Hurricane Sandy provides perhaps the most immediate example of at least the first part of Bach’s observation. Noel Perry, senior consultant for FTR Associates, said motor carriers should garner a big slice of the roughly $10 billion to $15 billion worth of transportation business being generated to help the Northeast rebuild. Perry expects demand for such “super-storm” related transportation to peak in April of this year.
According to the “2013 Third-Party Logistics Study: The State of Logistics Outsourcing,” compiled under the auspices of Penn State University, between 2009 and 2011 economic losses due to supply chain disruptions increased 465%—climbing from $62 billion in 2009 to well over $350 billion in 2011.
In a conference call late last year, Shanton Wilcox, one of the study’s authors and a principal at Capgemini Consulting, warned that the probability of supply chain disruptions is only going to increase in the future.
The study, which polled 1,510 shippers along with 832 third-party logistics (3PL) firms, also determined that 50% of the supply chain disruptions that occurred in 2011 were due to natural disasters such as earthquakes, tsunamis, volcanic activity and fires. Another 45% of such disruptions were due to what’s called “unplanned system outages,” led by unexpected transportation network disruptions, cyber attacks, and energy scarcity.

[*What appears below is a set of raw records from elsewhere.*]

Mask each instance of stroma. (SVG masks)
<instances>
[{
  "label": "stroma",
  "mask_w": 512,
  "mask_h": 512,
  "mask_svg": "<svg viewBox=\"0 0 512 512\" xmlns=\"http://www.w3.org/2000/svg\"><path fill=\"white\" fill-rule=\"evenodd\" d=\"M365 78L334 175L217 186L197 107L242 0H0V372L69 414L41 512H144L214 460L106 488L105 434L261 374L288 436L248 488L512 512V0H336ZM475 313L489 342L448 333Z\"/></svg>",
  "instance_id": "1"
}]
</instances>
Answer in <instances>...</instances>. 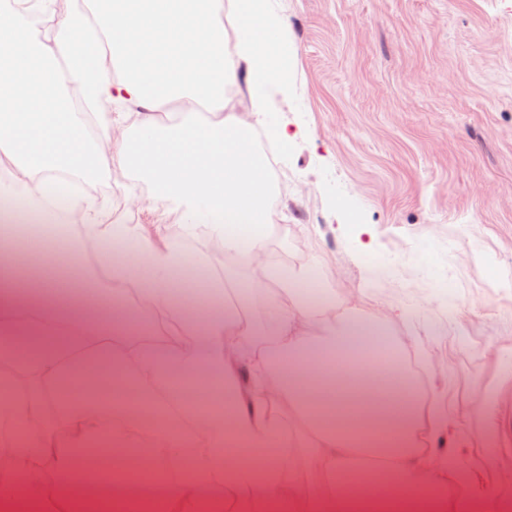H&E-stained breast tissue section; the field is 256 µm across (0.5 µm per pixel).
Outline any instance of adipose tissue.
I'll return each mask as SVG.
<instances>
[{"mask_svg": "<svg viewBox=\"0 0 512 512\" xmlns=\"http://www.w3.org/2000/svg\"><path fill=\"white\" fill-rule=\"evenodd\" d=\"M20 2L0 0V367L32 379L22 390L0 380V512H45L52 499L83 512L108 487L85 461L94 445L135 444L148 470H178L161 489L167 512H223L228 500L248 512H415L444 489L443 404L422 406L395 354L375 352L366 373L353 361L412 311L389 303L364 315L361 298L337 296L325 262L276 261L265 241L286 216L253 131L294 91V49L268 0H83L62 14L38 0V25ZM241 82L246 115L227 99ZM116 172L149 184L154 224L112 217L60 179ZM200 237L223 245L226 264L189 296L184 268L212 265L187 246ZM90 255L111 281L138 286L166 340L128 350L101 339L104 326L135 318L65 288L61 263L80 269ZM228 282L242 303H258L264 325L213 309ZM132 367L150 388L126 381ZM108 375L120 385L104 397ZM211 383L224 387L223 412L186 425L139 414ZM46 403L51 423L27 430ZM284 403L313 435L303 495L283 478L293 462ZM47 460L62 464L52 498L37 476Z\"/></svg>", "mask_w": 512, "mask_h": 512, "instance_id": "obj_1", "label": "adipose tissue"}]
</instances>
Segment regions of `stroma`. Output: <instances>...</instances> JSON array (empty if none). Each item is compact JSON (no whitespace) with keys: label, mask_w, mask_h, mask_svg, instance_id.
<instances>
[{"label":"stroma","mask_w":512,"mask_h":512,"mask_svg":"<svg viewBox=\"0 0 512 512\" xmlns=\"http://www.w3.org/2000/svg\"><path fill=\"white\" fill-rule=\"evenodd\" d=\"M294 47L295 92L269 123L300 132L275 167L287 208L277 259L315 255L337 292L364 289L365 313L413 309L394 326L449 372L453 496L512 512V0H271ZM372 225V261L392 293L366 288L354 234ZM454 275L458 318L432 285ZM498 406L495 426L477 407Z\"/></svg>","instance_id":"35a3bbf8"}]
</instances>
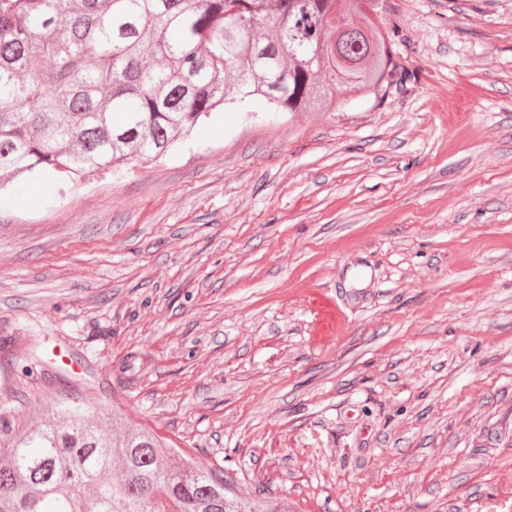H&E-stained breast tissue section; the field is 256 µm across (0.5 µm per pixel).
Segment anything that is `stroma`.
<instances>
[{
  "mask_svg": "<svg viewBox=\"0 0 512 512\" xmlns=\"http://www.w3.org/2000/svg\"><path fill=\"white\" fill-rule=\"evenodd\" d=\"M376 18L379 95L0 200V416L63 374L290 512H512V0ZM312 306L321 315L318 335L322 338L334 336L338 322L334 303L323 295H316L312 299Z\"/></svg>",
  "mask_w": 512,
  "mask_h": 512,
  "instance_id": "obj_1",
  "label": "stroma"
}]
</instances>
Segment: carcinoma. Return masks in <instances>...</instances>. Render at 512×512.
<instances>
[{
    "mask_svg": "<svg viewBox=\"0 0 512 512\" xmlns=\"http://www.w3.org/2000/svg\"><path fill=\"white\" fill-rule=\"evenodd\" d=\"M377 2L0 0V188L158 158L228 103L340 112L341 91L377 95L396 68ZM92 413L63 404L21 434L0 418V512H288Z\"/></svg>",
    "mask_w": 512,
    "mask_h": 512,
    "instance_id": "obj_1",
    "label": "carcinoma"
}]
</instances>
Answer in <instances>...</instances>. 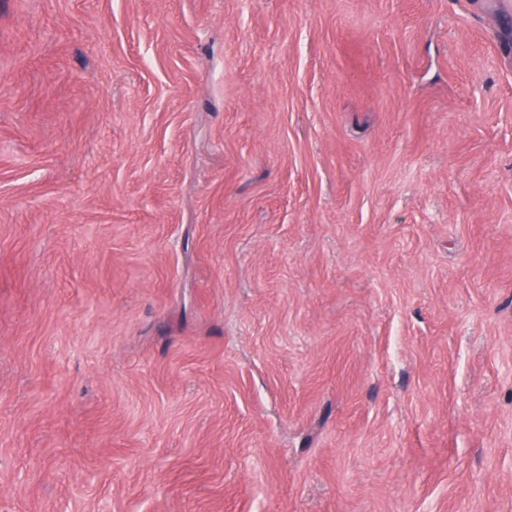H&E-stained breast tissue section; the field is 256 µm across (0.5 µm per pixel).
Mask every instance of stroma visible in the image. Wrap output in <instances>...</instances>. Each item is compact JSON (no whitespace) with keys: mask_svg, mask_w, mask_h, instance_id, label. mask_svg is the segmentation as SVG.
<instances>
[{"mask_svg":"<svg viewBox=\"0 0 512 512\" xmlns=\"http://www.w3.org/2000/svg\"><path fill=\"white\" fill-rule=\"evenodd\" d=\"M0 512H512V0H0Z\"/></svg>","mask_w":512,"mask_h":512,"instance_id":"stroma-1","label":"stroma"}]
</instances>
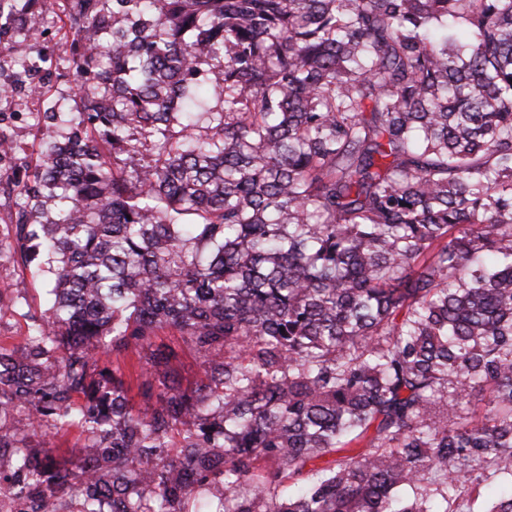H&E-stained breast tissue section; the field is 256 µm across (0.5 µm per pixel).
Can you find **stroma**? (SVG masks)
<instances>
[{
  "instance_id": "35a3bbf8",
  "label": "stroma",
  "mask_w": 512,
  "mask_h": 512,
  "mask_svg": "<svg viewBox=\"0 0 512 512\" xmlns=\"http://www.w3.org/2000/svg\"><path fill=\"white\" fill-rule=\"evenodd\" d=\"M68 0H39L29 12L27 25L46 30L48 37L41 49H34L25 36H17L11 43L9 58L17 65H25L36 55H44L45 63L39 71L45 79L46 93L30 100L16 94L0 96V137L15 140L18 153L8 173L0 175V238H5L15 218L21 199L15 189L19 177L30 173L40 155L42 127L35 120L38 112L48 104H55L64 120L79 122V97L72 74L56 69L55 60L71 49V38L60 29L61 17ZM49 288L46 258L37 255L29 265H22L14 250H0V292L12 298V308L0 311V340L14 344L24 342L29 334L28 316L46 307Z\"/></svg>"
}]
</instances>
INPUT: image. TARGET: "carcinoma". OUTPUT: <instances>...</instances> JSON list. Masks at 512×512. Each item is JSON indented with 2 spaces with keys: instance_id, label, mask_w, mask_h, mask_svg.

Capgemini’s Wilcox also stressed that in many respects, shippers and 3PL companies alike may not be investing in the proper tools to help mitigate such disruptions in the future. For example, he noted that the survey indicated 69% of 3PLs and 68% of shippers plan to invest more in supply chain partnerships over the next two years, with 62% and 61%, respectively, looking to invest more in business continuity tools during that same time frame.
Only 32% of either group plans to invest in supply chain mapping tools, which Wilcox believes is a vital tool to help alleviate the impact of various disruptive events. “If you don’t understand the structure of your supply chain, you won’t know how to fix it,” he warned.
The study states that almost 40% of supply chain disruptions occur among Tier 2 suppliers and below, so that becomes even more critical. Yet Wilcox pointed out that 75% of those polled in the annual logistics survey said they maintain almost no active involvement with suppliers below the Tier 1 level. “That can certainly handicap mitigation efforts,” he said.
The opportunity for carriers here is that domestic transportation remains one of the most highly outsourced logistics functions within the supply chain. According to Penn State’s study, it was outsourced 71% of the time. Thus, it offers trucking providers a broad opportunity to help shippers alleviate concerns about the impact of disruptions. Something to contemplate as the new year gets rolling.